# Text extract
☆ ☆ ☆

Your tax agent will prepare your return, apply the correct apportionment, claim depreciation and all eligible deductions, and lodge electronically with the ATO. If you lodge yourself using myTax, you are responsible for calculating every deduction correctly, and errors can trigger ATO review or amendment. Most property investors benefit from professional preparation given the complexity of rental property tax rules.
Discuss any significant transactions planned for the new financial year (selling the property, refinancing, renovating) with your agent now, so you can structure them tax-effectively from the outset. Tax planning is more effective when done before transactions occur, not after.
Common Mistakes to Avoid
Do not claim private expenses (your own home loan interest, private travel, or personal insurance) as rental property deductions. The ATO data-matches loan and interest records, and mismatched claims are a common audit focus. Do not claim capital improvements (renovations, extensions, new assets) as immediate repairs; they must be depreciated over time. Do not estimate or round up expenses without receipts; substantiation is mandatory for all claims. And do not lodge without reconciling your rental income to your bank statements; under-declared income is detected through third-party reporting and triggers penalties.
Frequently Asked Questions
Can I claim the full cost of a new hot water system installed in May?

☆ ☆ ☆

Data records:
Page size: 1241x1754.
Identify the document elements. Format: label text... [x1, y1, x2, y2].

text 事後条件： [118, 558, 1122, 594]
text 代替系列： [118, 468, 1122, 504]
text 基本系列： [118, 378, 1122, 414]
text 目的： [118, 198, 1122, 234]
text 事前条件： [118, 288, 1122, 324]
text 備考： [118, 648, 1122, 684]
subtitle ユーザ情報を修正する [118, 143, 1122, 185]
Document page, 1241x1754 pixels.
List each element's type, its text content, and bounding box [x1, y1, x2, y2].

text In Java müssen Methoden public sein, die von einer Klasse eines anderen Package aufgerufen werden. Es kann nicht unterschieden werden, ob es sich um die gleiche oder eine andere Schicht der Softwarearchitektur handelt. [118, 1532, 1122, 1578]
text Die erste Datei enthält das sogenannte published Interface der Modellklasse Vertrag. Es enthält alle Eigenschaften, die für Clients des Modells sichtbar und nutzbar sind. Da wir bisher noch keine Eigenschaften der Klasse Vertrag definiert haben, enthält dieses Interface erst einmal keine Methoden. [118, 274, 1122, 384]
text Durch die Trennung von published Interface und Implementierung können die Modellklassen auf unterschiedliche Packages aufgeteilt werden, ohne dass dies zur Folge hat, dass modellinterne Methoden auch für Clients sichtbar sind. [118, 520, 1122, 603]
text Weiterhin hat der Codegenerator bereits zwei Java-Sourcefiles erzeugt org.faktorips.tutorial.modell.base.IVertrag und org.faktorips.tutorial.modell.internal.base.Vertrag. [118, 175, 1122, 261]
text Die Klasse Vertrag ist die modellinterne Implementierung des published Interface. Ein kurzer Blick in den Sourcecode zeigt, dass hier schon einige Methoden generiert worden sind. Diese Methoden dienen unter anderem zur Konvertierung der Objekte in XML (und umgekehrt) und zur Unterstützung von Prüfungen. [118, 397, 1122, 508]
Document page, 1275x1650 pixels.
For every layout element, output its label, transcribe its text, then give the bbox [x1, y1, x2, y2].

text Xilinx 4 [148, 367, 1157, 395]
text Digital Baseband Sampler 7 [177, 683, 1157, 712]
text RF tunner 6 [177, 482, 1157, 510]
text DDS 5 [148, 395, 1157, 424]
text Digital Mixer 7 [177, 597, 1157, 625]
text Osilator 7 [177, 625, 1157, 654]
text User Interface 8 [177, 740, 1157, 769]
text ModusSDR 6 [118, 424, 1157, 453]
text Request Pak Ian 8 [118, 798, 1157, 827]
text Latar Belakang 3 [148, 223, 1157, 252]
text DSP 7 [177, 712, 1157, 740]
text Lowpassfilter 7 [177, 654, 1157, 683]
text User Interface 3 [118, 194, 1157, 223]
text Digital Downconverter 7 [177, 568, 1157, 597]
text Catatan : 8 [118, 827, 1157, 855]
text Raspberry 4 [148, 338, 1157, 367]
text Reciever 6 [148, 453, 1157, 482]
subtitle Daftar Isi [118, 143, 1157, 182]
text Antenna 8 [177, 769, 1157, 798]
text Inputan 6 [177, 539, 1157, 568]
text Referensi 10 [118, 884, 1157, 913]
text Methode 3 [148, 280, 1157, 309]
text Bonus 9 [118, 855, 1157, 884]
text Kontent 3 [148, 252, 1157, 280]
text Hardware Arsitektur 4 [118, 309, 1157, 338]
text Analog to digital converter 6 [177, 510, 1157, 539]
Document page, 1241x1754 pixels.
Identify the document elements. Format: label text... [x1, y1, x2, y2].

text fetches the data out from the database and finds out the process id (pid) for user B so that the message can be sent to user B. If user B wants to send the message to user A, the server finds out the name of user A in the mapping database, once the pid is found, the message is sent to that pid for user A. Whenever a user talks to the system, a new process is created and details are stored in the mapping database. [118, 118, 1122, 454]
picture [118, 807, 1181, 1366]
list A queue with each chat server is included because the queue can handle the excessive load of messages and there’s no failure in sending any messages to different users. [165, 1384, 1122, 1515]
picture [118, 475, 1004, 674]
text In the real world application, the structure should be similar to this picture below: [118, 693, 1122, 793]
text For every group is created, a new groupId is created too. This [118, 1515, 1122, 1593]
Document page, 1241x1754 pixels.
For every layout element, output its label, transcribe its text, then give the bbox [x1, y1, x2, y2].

☆ ☆ ☆

# Work instructions
- a) Summarize the rental property tax text in two sentences.
- b) In the rental property tax text, give everything from "Your tax agent" down to "occur, not after.", substituting "accountant" for "agent".
- c) Recast the paragraph of the rental property tax text that begins "Do not claim private expenses" as a bulleted list that keeps its main facts.

# Outputs
- a) A tax agent will prepare your return, claim depreciation and eligible deductions, and lodge electronically with the ATO, whereas lodging yourself through myTax makes you responsible for every deduction, and errors can trigger ATO review or amendment. Common mistakes are claiming private expenses or capital improvements as immediate deductions, claiming without receipts, and lodging without reconciling rental income to bank statements.

- b)
Your tax accountant will prepare your return, apply the correct apportionment, claim depreciation and all eligible deductions, and lodge electronically with the ATO. If you lodge yourself using myTax, you are responsible for calculating every deduction correctly, and errors can trigger ATO review or amendment. Most property investors benefit from professional preparation given the complexity of rental property tax rules.
Discuss any significant transactions planned for the new financial year (selling the property, refinancing, renovating) with your accountant now, so you can structure them tax-effectively from the outset. Tax planning is more effective when done before transactions occur, not after.

- c)
- Don't claim private expenses (own home loan interest, private travel, personal insurance) as rental deductions. The ATO data-matches loan and interest records, and mismatched claims are a common audit focus.
- Don't claim capital improvements (renovations, extensions, new assets) as immediate repairs. They must be depreciated over time.
- Don't estimate or round up expenses without receipts. Substantiation is mandatory for all claims.
- Don't lodge without reconciling rental income to bank statements. Under-declared income is detected through third-party reporting and triggers penalties.